N'ayant pas souhaité transférer au préfet de département le pouvoir de police générale du maire à l'occasion de ces grands passages et grands rassemblements, comme le prévoyait le texte initial de la proposition de loi n° 557 (2016-2017), le Sénat avait néanmoins adopté en séance publique un amendement aux termes duquel le maire, s'il n'était pas en mesure d'assurer l'ordre public par ses propres moyens, pourrait demander au préfet de département de prendre les mesures nécessaires . Cette disposition était de nature à atténuer la responsabilité de la commune en cas de dommage imputable à une carence du maire dans l'exercice de son pouvoir de police général, si du moins celui-ci établit qu'il a procédé à toutes les diligences qu'il avait les moyens juridiques et matériels d'accomplir 3 ( * ) .

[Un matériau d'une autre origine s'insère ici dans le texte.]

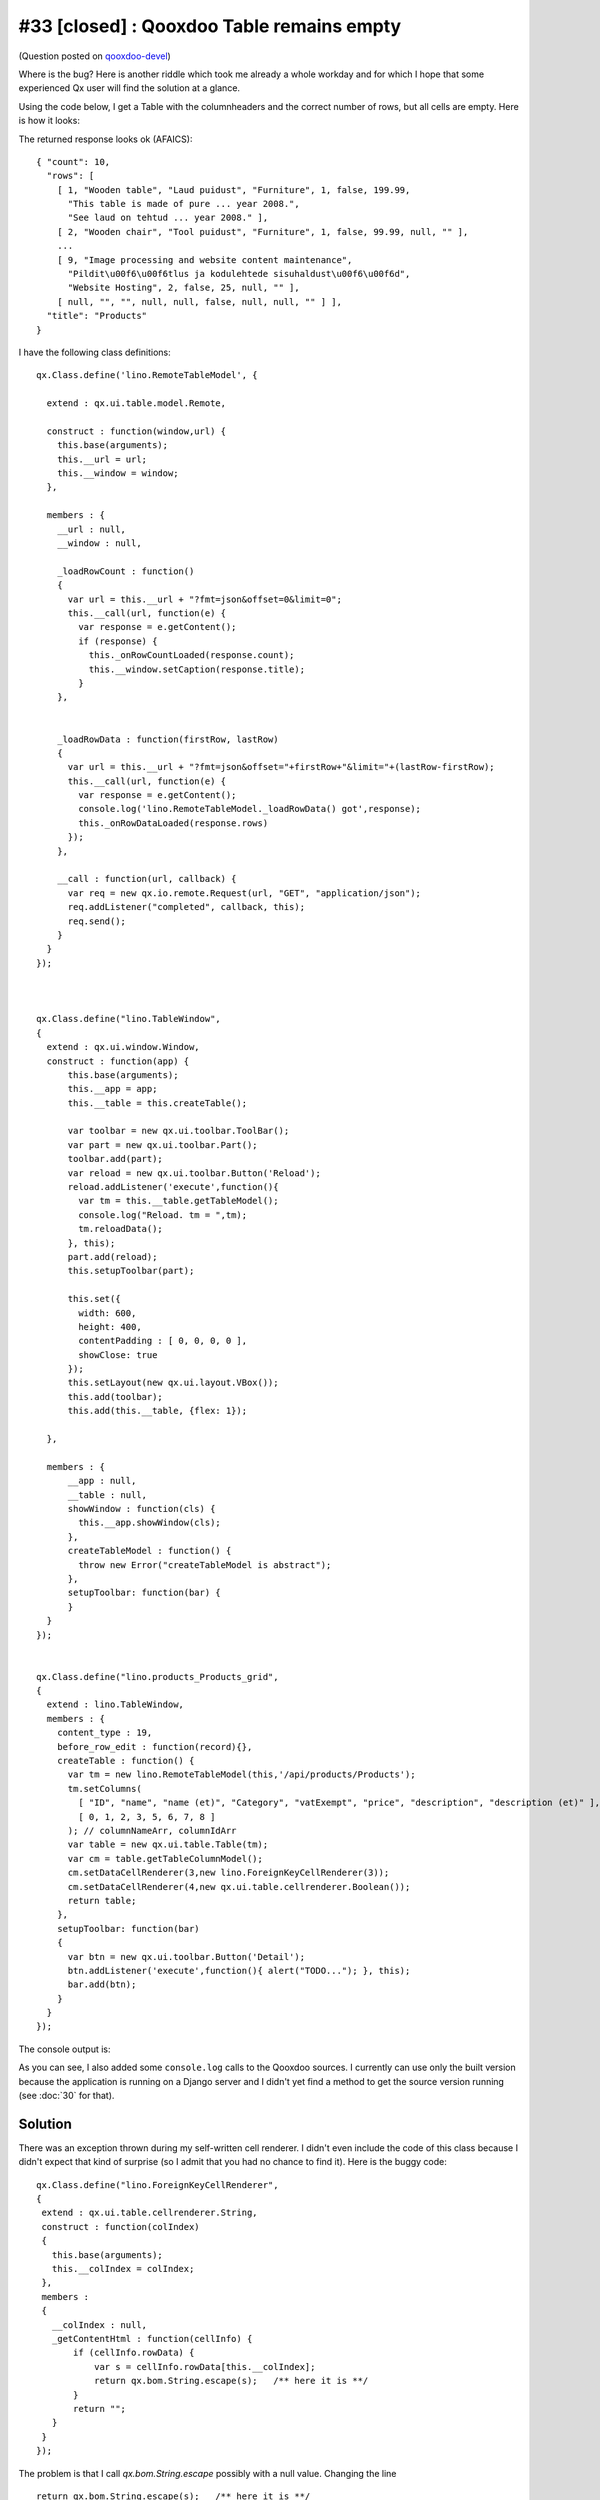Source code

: #33 [closed] : Qooxdoo Table remains empty
==========================================

(Question posted on 
`qooxdoo-devel <http://sourceforge.net/mailarchive/message.php?msg_id=27221846>`_)

Where is the bug? Here is another riddle which took me 
already a whole workday and for which I hope that some 
experienced Qx user will find the solution at a glance. 


Using the code below, 
I get a Table with the columnheaders and the correct number of 
rows, but all cells are empty. Here is how it looks:

.. image:: 33a.jpg
   :scale: 80
   
   
The returned response looks ok (AFAICS)::   

  { "count": 10, 
    "rows": [ 
      [ 1, "Wooden table", "Laud puidust", "Furniture", 1, false, 199.99, 
        "This table is made of pure ... year 2008.", 
        "See laud on tehtud ... year 2008." ], 
      [ 2, "Wooden chair", "Tool puidust", "Furniture", 1, false, 99.99, null, "" ], 
      ...
      [ 9, "Image processing and website content maintenance", 
        "Pildit\u00f6\u00f6tlus ja kodulehtede sisuhaldust\u00f6\u00f6d", 
        "Website Hosting", 2, false, 25, null, "" ], 
      [ null, "", "", null, null, false, null, null, "" ] ], 
    "title": "Products" 
  }


I have the following class definitions::

  qx.Class.define('lino.RemoteTableModel', {

    extend : qx.ui.table.model.Remote,

    construct : function(window,url) {
      this.base(arguments);
      this.__url = url;
      this.__window = window;
    },

    members : {
      __url : null,
      __window : null,

      _loadRowCount : function()
      {
        var url = this.__url + "?fmt=json&offset=0&limit=0";
        this.__call(url, function(e) {
          var response = e.getContent();
          if (response) {
            this._onRowCountLoaded(response.count);
            this.__window.setCaption(response.title);
          } 
      },


      _loadRowData : function(firstRow, lastRow)
      {
        var url = this.__url + "?fmt=json&offset="+firstRow+"&limit="+(lastRow-firstRow);
        this.__call(url, function(e) {
          var response = e.getContent();
          console.log('lino.RemoteTableModel._loadRowData() got',response);
          this._onRowDataLoaded(response.rows)
        });
      },
      
      __call : function(url, callback) {
        var req = new qx.io.remote.Request(url, "GET", "application/json");
        req.addListener("completed", callback, this);
        req.send();
      }
    }
  });



  qx.Class.define("lino.TableWindow",
  {
    extend : qx.ui.window.Window,
    construct : function(app) {
        this.base(arguments);
        this.__app = app;
        this.__table = this.createTable();
        
        var toolbar = new qx.ui.toolbar.ToolBar();
        var part = new qx.ui.toolbar.Part();
        toolbar.add(part);
        var reload = new qx.ui.toolbar.Button('Reload');
        reload.addListener('execute',function(){
          var tm = this.__table.getTableModel();
          console.log("Reload. tm = ",tm);
          tm.reloadData();
        }, this);
        part.add(reload);
        this.setupToolbar(part);
        
        this.set({
          width: 600,
          height: 400,
          contentPadding : [ 0, 0, 0, 0 ],
          showClose: true
        });
        this.setLayout(new qx.ui.layout.VBox());
        this.add(toolbar);
        this.add(this.__table, {flex: 1});
        
    },
            
    members : {
        __app : null,
        __table : null,
        showWindow : function(cls) { 
          this.__app.showWindow(cls); 
        },
        createTableModel : function() {
          throw new Error("createTableModel is abstract");
        },
        setupToolbar: function(bar) { 
        }
    }
  });
  
  
  qx.Class.define("lino.products_Products_grid",
  {
    extend : lino.TableWindow,
    members : {
      content_type : 19,
      before_row_edit : function(record){}, 
      createTable : function() {
        var tm = new lino.RemoteTableModel(this,'/api/products/Products');
        tm.setColumns(
          [ "ID", "name", "name (et)", "Category", "vatExempt", "price", "description", "description (et)" ],
          [ 0, 1, 2, 3, 5, 6, 7, 8 ]
        ); // columnNameArr, columnIdArr
        var table = new qx.ui.table.Table(tm);
        var cm = table.getTableColumnModel();
        cm.setDataCellRenderer(3,new lino.ForeignKeyCellRenderer(3));
        cm.setDataCellRenderer(4,new qx.ui.table.cellrenderer.Boolean());
        return table;
      },
      setupToolbar: function(bar)
      {
        var btn = new qx.ui.toolbar.Button('Detail');
        btn.addListener('execute',function(){ alert("TODO..."); }, this);
        bar.add(btn);
      }
    }
  });  


The console output is:

.. image:: 33b.jpg
   :scale: 60
   
As you can see, I also added some ``console.log`` calls to the Qooxdoo sources.
I currently can use only the built version because the application 
is running on a Django server and I didn't yet find a method to get 
the source version running (see :doc:`30` for that).


Solution
--------

There was an exception thrown during my self-written cell renderer. I
didn't even include the code of this class because I didn't expect that
kind of surprise (so I admit that you had no chance to find it). Here is
the buggy code::

 qx.Class.define("lino.ForeignKeyCellRenderer",
 {
  extend : qx.ui.table.cellrenderer.String,
  construct : function(colIndex)
  {
    this.base(arguments);
    this.__colIndex = colIndex;
  },
  members :
  {
    __colIndex : null,
    _getContentHtml : function(cellInfo) {
        if (cellInfo.rowData) {
            var s = cellInfo.rowData[this.__colIndex];
            return qx.bom.String.escape(s);   /** here it is **/
        }
        return "";
    }
  }
 });

The problem is that I call `qx.bom.String.escape` possibly with a null
value. Changing the line

::

  return qx.bom.String.escape(s);   /** here it is **/

into

::

  if (s) return qx.bom.String.escape(s);

did solve my problem.

And my new question is: how is it possible that I didn't get any
notification of that exception? I guess it is because I use the built
and not the source version? Is that correct?

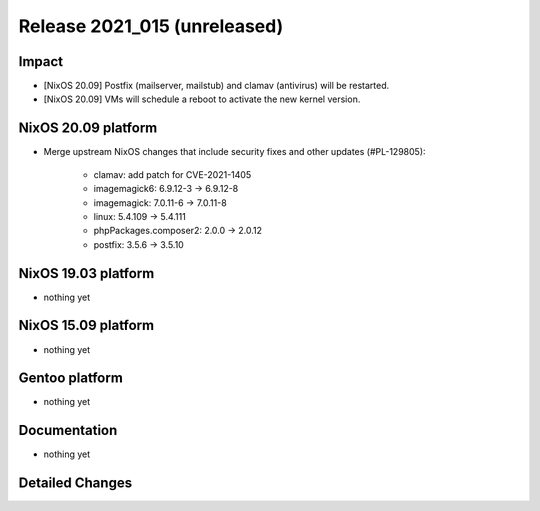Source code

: .. XXX update on release :Publish Date: YYYY-MM-DD

Release 2021_015 (unreleased)
-----------------------------

Impact
^^^^^^

* [NixOS 20.09] Postfix (mailserver, mailstub) and clamav (antivirus) will be restarted.
* [NixOS 20.09] VMs will schedule a reboot to activate the new kernel version.


NixOS 20.09 platform
^^^^^^^^^^^^^^^^^^^^

* Merge upstream NixOS changes that include security fixes and other updates (#PL-129805):

    * clamav: add patch for CVE-2021-1405
    * imagemagick6: 6.9.12-3 -> 6.9.12-8
    * imagemagick: 7.0.11-6 -> 7.0.11-8
    * linux: 5.4.109 -> 5.4.111
    * phpPackages.composer2: 2.0.0 -> 2.0.12
    * postfix: 3.5.6 -> 3.5.10


NixOS 19.03 platform
^^^^^^^^^^^^^^^^^^^^

* nothing yet


NixOS 15.09 platform
^^^^^^^^^^^^^^^^^^^^

* nothing yet


Gentoo platform
^^^^^^^^^^^^^^^

* nothing yet


Documentation
^^^^^^^^^^^^^

* nothing yet

Detailed Changes
^^^^^^^^^^^^^^^^

.. vim: set spell spelllang=en:
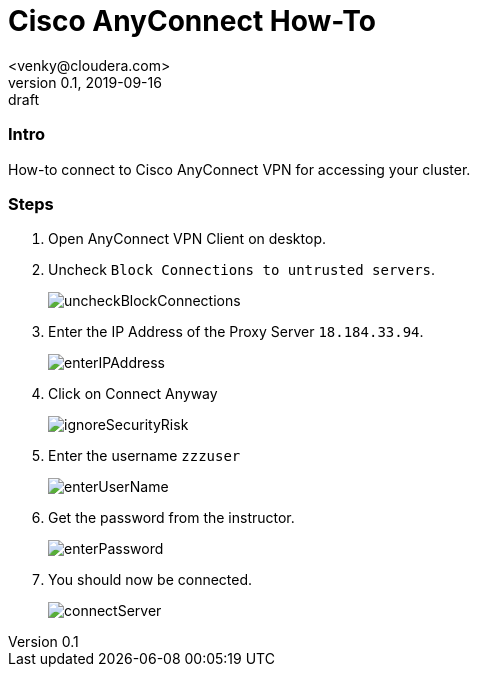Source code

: = Cisco AnyConnect How-To
<venky@cloudera.com>
v0.1, 2019-09-16: draft
:page-layout: docs
:imagesdir: ./images
:description: Cisco AnyConnect - how-to
:icons: font
:uri-fontawesome: https://fontawesome.com/v4.7.0/
ifdef::env-github[]
:tip-caption: :bulb:
:note-caption: :information_source:
:important-caption: :heavy_exclamation_mark:
:caution-caption: :fire:
:warning-caption: :warning:
endif::[]
:toc:
:toc-placement!:

=== Intro
How-to connect to Cisco AnyConnect VPN for accessing your cluster.

=== Steps
. Open AnyConnect VPN Client on desktop.

. Uncheck ```Block Connections to untrusted servers```.
+
image::uncheckBlockConnections.png[]

. Enter the IP Address of the Proxy Server `18.184.33.94`.
+
image::enterIPAddress.png[]

. Click on Connect Anyway 
+
image::ignoreSecurityRisk.png[]

. Enter the username `zzzuser`
+
image::enterUserName.png[]

. Get the password from the instructor.
+
image::enterPassword.png[]

. You should now be connected.
+
image::connectServer.png[]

* 1 Proposition de loi n° 557 (2016-2017) tendant à soutenir les collectivités territoriales et leurs groupements dans leur mission d'accueil des gens du voyage , présentée par M. Jean-Claude Carle et plusieurs de ses collègues. C'est cette proposition de loi qui a servi de base à l'établissement du texte du Sénat en première lecture, certaines dispositions du second texte y ayant été introduites par voie d'amendement.
* 2 Proposition de loi n° 680 (2016-2017) visant à renforcer et rendre plus effectives les sanctions en cas d'installations illégales en réunion sur un terrain public ou privé , présentée par M. Loïc Hervé et plusieurs de ses collègues.
* 3 Le préfet de département dispose, en tout état de cause, du pouvoir de se substituer au maire en cas de carence, après mise en demeure restée infructueuse ou en cas d'urgence. Le préfet a l'obligation, le cas échéant, d'exercer ce pouvoir de substitution, sous peine de commettre une illégalité fautive qui engage la responsabilité de l'État.